Minaslı, (2009) 7. Sınıf ‘’Maddenin Yapısı ve Özellikleri’’ ünitesinde yer alan ‘’Atomun Yapısı’’, ‘’Elektronların Dizilimi ve Kimyasal Özellikler’’, ‘’Kimyasal Bağ’’, ‘’Bileşikler ve Formülleri’’ konu kazanımlarının simülasyon tekniğiyle öğretiminin öğrenci başarısına, kavram yanılgısının kaldırılmasına ve akılda kalıcılığa etkisini incelemiş, ‘’Ön Test-Son Test, Kontrol-Deney Grubu’’ modellerini kullanarak hazırladığı simülasyon model yöntemi ile yapılan öğretimin geleneksel öğretim modeline göre daha başarılı olduğu sonucuna ulaşmıştır.
Teke, (2010) 2009-2010 eğitim öğretim yılında Konya İli Seydişehir İlçesinin 7. Sınıflarında öğrenim gören 70 öğrenci ile yaptığı ve 5 hafta süren çalışmasında, Fen Bilimleri dersinde “Vücudumuzdaki Sistemler” adlı ünitenin geleneksel yöntem ve simülasyon yöntemi ile öğretimini karşılaştırmış, modern yöntemin yani simülasyon yönteminin geleneksel yönteme göre öğrenci erişilerini artırmada daha başarılı olduğu sonucuna varmıştır.

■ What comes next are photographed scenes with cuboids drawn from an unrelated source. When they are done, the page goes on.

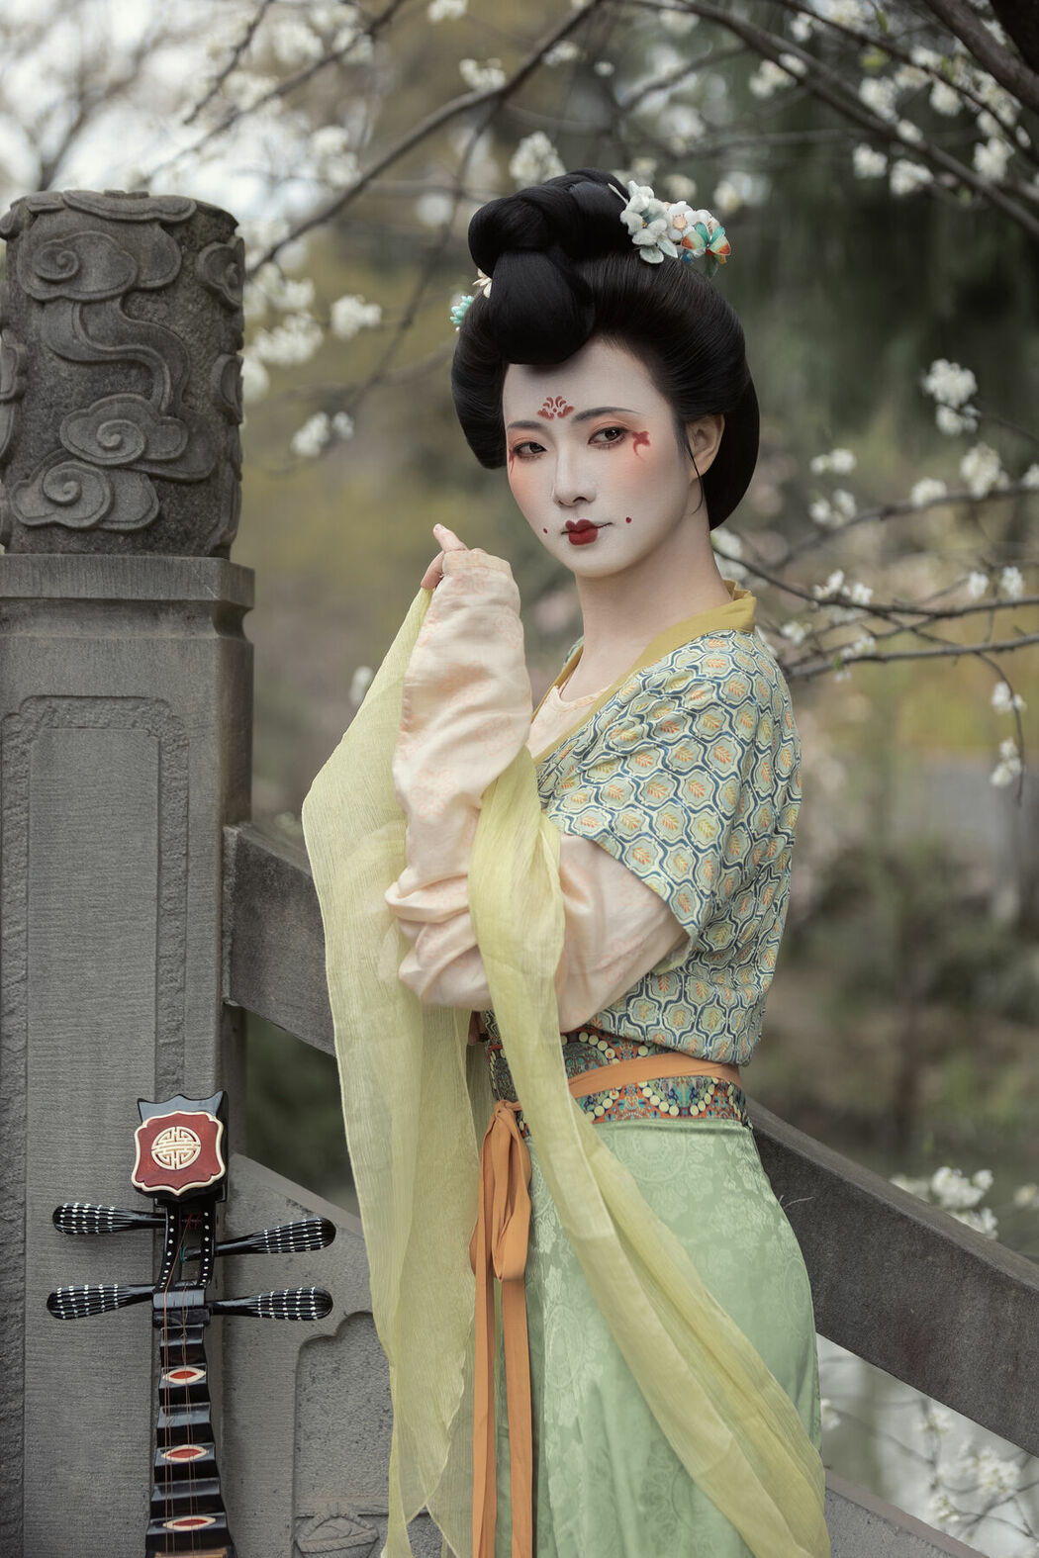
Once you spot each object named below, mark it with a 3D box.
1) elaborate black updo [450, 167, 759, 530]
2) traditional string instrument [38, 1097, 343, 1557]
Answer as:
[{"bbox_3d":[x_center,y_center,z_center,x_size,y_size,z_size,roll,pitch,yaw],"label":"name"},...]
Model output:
[{"bbox_3d":[0.065,-0.338,2.370,0.235,0.280,0.250,-6,1,23],"label":"elaborate black updo"},{"bbox_3d":[-0.264,0.715,2.450,0.290,0.940,0.100,-5,-16,7],"label":"traditional string instrument"}]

Pekdağ, (2010) Kimya öğretiminde alternatif yollar içeren çalışmasını hazırlarken öğrencilere bilgiyi sunmak için animasyon, simülasyon, video ve multimedya araçlarını kullanmıştır. Bu teknolojik araçların internet bağlantısıyla desteklenmesi sonucunda gerçekleşen Kimya öğretiminin öğrencilerdeki etkilerini araştırmıştır. Birçok farklı kaynağın araştırılması ile hazırladığı bu çalışmasında ülkemizde bilişim teknolojilerinin 1988 yılından başlanarak 2010 yılına kadar gelişimini kısaca incelemiştir. Sonuç olarak bilişim teknolojilerinin gelişmesiyle birlikte eğitim öğretim ortamlarının da kalitesinin arttığı, böylelikle kaliteli eğitim öğretimin geliştiği ve daha da gelişeceği fikrini ortaya koymuştur.

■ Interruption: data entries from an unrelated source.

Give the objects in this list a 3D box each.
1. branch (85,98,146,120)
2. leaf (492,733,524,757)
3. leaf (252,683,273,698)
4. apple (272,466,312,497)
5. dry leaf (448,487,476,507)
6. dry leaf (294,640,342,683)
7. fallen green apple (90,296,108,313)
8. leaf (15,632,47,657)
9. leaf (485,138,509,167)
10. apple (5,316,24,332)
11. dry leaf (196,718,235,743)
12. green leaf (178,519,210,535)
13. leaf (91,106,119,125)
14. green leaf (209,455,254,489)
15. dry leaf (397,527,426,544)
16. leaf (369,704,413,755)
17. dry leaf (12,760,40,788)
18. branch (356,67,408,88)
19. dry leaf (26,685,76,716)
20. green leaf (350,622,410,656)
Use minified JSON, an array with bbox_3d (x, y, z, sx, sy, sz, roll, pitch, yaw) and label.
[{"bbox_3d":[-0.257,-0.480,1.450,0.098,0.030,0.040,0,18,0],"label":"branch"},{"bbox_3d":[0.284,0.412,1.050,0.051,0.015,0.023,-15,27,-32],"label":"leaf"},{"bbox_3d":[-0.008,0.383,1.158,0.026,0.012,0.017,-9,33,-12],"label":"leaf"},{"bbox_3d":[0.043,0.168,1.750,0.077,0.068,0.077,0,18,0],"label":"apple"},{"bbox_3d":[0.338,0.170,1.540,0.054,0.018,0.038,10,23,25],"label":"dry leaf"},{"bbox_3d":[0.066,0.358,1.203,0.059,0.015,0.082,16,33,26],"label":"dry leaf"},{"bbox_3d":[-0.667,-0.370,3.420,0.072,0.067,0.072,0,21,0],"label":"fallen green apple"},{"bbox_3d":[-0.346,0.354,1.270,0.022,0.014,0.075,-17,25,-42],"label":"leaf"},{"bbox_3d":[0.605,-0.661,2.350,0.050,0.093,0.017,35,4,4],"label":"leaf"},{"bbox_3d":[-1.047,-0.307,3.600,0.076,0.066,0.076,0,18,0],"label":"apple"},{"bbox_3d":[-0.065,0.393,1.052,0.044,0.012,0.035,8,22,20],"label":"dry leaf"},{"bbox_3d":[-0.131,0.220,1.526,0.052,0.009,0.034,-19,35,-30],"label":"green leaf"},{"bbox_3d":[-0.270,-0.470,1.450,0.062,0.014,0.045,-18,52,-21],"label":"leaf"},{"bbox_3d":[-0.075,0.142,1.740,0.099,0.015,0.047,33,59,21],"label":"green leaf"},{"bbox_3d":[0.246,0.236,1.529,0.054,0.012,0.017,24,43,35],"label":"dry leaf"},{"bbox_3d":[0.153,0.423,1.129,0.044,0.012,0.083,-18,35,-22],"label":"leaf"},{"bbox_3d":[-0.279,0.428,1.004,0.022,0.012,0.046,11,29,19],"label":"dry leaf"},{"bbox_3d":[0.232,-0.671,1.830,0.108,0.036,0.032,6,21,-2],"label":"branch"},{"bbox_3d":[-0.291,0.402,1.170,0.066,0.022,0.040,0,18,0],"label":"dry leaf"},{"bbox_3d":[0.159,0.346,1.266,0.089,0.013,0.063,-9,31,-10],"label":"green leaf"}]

Rutten, Joolingen ve Veen, (2012) yaptıkları çalışmalarında geleneksel yönteme göre yürütülen laboratuvar aktivitelerinden önce sunulan üç boyutlu simülasyon desteği sağlanarak hazırlanmış çalışmalarla birlikte gerçekleştirilen laboratuvar uygulamalarının yalnızca geleneksel yöntemlere göre hazırlanan laboratuvar çalışmalarına göre daha başarılı olduğu sonucuna varmıştır. Hazırlayıcı simülasyon olarak nitelendirdikleri bu çalışmanın laboratuvar araştırmalarına daha kolay yön verdiğini, çaydan kafein, viskozite, hücre teorisi, elektrik gibi bir çok konu içeren deney etkinliklerinde öğrencilerin laboratuvar uygulaması öncesindeki motivasyonlarını artırarak öğrencilerdeki grup çalışması ve beyin fırtınası yapabilme gücünü daha fazla harekete geçirdiğini gözlemlemişlerdir.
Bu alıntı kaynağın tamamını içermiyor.